- [Task to carry out]
Retype the data below in full, keeping every character as it is.

- [Dataset content]
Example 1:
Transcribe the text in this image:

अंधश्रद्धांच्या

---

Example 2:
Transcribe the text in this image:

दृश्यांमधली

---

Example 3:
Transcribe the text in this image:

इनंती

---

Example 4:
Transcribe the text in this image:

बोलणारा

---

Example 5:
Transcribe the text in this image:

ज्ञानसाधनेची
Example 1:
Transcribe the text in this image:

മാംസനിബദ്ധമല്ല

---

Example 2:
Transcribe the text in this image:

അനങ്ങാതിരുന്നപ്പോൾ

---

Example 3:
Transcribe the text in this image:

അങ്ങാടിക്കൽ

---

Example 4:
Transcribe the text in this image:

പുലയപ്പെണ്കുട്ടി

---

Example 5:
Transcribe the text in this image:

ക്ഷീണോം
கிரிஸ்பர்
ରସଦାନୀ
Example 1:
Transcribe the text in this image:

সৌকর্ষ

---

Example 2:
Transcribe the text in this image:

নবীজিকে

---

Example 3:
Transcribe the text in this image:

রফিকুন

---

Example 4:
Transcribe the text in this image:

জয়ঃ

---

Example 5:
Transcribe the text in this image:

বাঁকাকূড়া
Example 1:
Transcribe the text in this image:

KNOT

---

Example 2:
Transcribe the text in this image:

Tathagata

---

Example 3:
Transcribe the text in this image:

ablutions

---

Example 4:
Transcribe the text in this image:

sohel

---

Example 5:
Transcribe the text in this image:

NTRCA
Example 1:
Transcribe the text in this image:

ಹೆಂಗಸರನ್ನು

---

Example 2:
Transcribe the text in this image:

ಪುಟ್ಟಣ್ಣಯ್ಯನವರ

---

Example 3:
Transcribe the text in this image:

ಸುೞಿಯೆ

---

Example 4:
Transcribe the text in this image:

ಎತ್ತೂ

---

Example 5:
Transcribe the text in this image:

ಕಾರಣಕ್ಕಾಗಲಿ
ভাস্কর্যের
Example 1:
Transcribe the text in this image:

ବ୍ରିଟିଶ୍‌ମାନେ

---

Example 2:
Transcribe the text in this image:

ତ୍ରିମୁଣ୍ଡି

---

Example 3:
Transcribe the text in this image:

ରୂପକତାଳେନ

- [Exercise response]
Example 1:
Transcribe the text in this image:

अंधश्रद्धांच्या

---

Example 2:
Transcribe the text in this image:

दृश्यांमधली

---

Example 3:
Transcribe the text in this image:

इनंती

---

Example 4:
Transcribe the text in this image:

बोलणारा

---

Example 5:
Transcribe the text in this image:

ज्ञानसाधनेची
Example 1:
Transcribe the text in this image:

മാംസനിബദ്ധമല്ല

---

Example 2:
Transcribe the text in this image:

അനങ്ങാതിരുന്നപ്പോൾ

---

Example 3:
Transcribe the text in this image:

അങ്ങാടിക്കൽ

---

Example 4:
Transcribe the text in this image:

പുലയപ്പെണ്കുട്ടി

---

Example 5:
Transcribe the text in this image:

ക്ഷീണോം
கிரிஸ்பர்
ରସଦାନୀ
Example 1:
Transcribe the text in this image:

সৌকর্ষ

---

Example 2:
Transcribe the text in this image:

নবীজিকে

---

Example 3:
Transcribe the text in this image:

রফিকুন

---

Example 4:
Transcribe the text in this image:

জয়ঃ

---

Example 5:
Transcribe the text in this image:

বাঁকাকূড়া
Example 1:
Transcribe the text in this image:

KNOT

---

Example 2:
Transcribe the text in this image:

Tathagata

---

Example 3:
Transcribe the text in this image:

ablutions

---

Example 4:
Transcribe the text in this image:

sohel

---

Example 5:
Transcribe the text in this image:

NTRCA
Example 1:
Transcribe the text in this image:

ಹೆಂಗಸರನ್ನು

---

Example 2:
Transcribe the text in this image:

ಪುಟ್ಟಣ್ಣಯ್ಯನವರ

---

Example 3:
Transcribe the text in this image:

ಸುೞಿಯೆ

---

Example 4:
Transcribe the text in this image:

ಎತ್ತೂ

---

Example 5:
Transcribe the text in this image:

ಕಾರಣಕ್ಕಾಗಲಿ
ভাস্কর্যের
Example 1:
Transcribe the text in this image:

ବ୍ରିଟିଶ୍‌ମାନେ

---

Example 2:
Transcribe the text in this image:

ତ୍ରିମୁଣ୍ଡି

---

Example 3:
Transcribe the text in this image:

ରୂପକତାଳେନ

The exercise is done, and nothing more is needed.